Southgate: Current Design and Future Possibilities
Original
Design
Intel designed the PCI (Peripheral Control Interface) in the early
1990s as a general replacement for the MCA (Micro Controller Interface)
and EISA (Extended Industry Standard Architecture). In it's definition
as a standard was the inclusion of the Southbridge just north of the
PCI bus (the thought being that PCI was at the equator or center of the
computer architecture). Originally connected to the Northbridge over
another PCI bus and dealing only with PCI devices, over time it evolved
in to a general purpose hub with a proprietary connection (called Quick
Path Interconnect on Intel systems).
Current Design
The Southbridge chip on modern systems connects to all of the slower
devices that need to interact with the much faster Northbridge or DMA
(Direct Memory Access) chips and finally the CPU.
- PCI cards: The standard proprietary output line has been dropped
in favor of Direct Media Interface (DMI), a separate bus (and an
evolution of PCI-E) connecting the North and Southbridges designed for
higher throughput.
- Graphics Card: Depending on system this may be attached to either
the North or South bridge. If connected through the Southbridge it uses
the same DMI connection as the PCI cards. Some Southbridge chips have
an internal graphics card for reduced power usage and cost.

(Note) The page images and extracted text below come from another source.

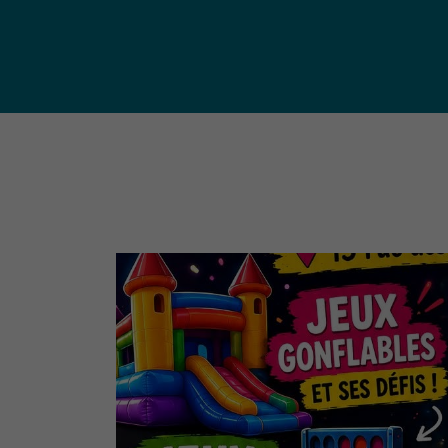
publ
Déchetteries (règlement, dépôt
d'amiante, compostage, etc.) et
Un territoire
Sché
Ressourceries
concerné par les
Cohé
Tri des biodéchets
enjeux
Terri
écologiques
(S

- Internal sound card: To reduce cost and power usage some/many
Southbridges come with integrated soundcards.
- Internal network card: If an internal network card is present it
is connected through a hard wired PCI connection and appearing as
another PCI device.
- Internal Storage (IDE/SATA): Transferred over the DMI, not to be
confused with media readers (SD cards, Memory Sticks, Compact Flash)
which are mostly attached through USB and connected to the LPC
- Low Resolution Timers, BIOS Rom, PS/2, USB 1.0-2.0, Firewire,
Floppy Disk Drive, TPM: All much slower devices are handled through the
LPC (Low Pin Count interface). This is a separate chip designed to be
simple and small, but much slower then even the Southbridge. It
connects directly to the Southbridge and sends it's data along the
proprietary connector.
- USB 3.0: New boards that support USB 3.0 have moved it's control
from the LPC directly to the Southbridge, facilitating access to the
DMI and faster throughput speeds.
- PIC/APIC: While not a separate device itself, the (Advanced)
Programmable Interrupt Controller is located on the Southbridge also.
This send a signal to the CPU whenever a particular trigger has been
activated (ex. a keyboard key pressed, the mouse has been moved, a
timer has triggered). The original IRQ system is also handled by the
Southbridge
- Realtime Clock: The system clock is connected to the Southbridge
and the current time is passed off to the DMA every second.
- ACPI: The Advanced Configuration and Power Interface enables
different power saving features of the motherboard and connected
systems and is controlled through the Southbridge.
- SMBus (System Management Bus): Motherboard bus designed to talk
to other small motherboard objects (temperature sensors, fan
controllers)
- High Resolution Timers: Designed to be very precise within the
1-100 ms range.
Future Design
With the Intel Sandy Bridge CPU the Northbridge has been consumed into
the CPU and this too may eventually happen to the Southbridge.
Alternatively it could merge with the LPC creating one "slower than the
CPU" chip. Or it might still keep going as it is, serving as an I/O
Controller and interface with all of the much slower peripherals with
the faster ones talking to the Northbridge.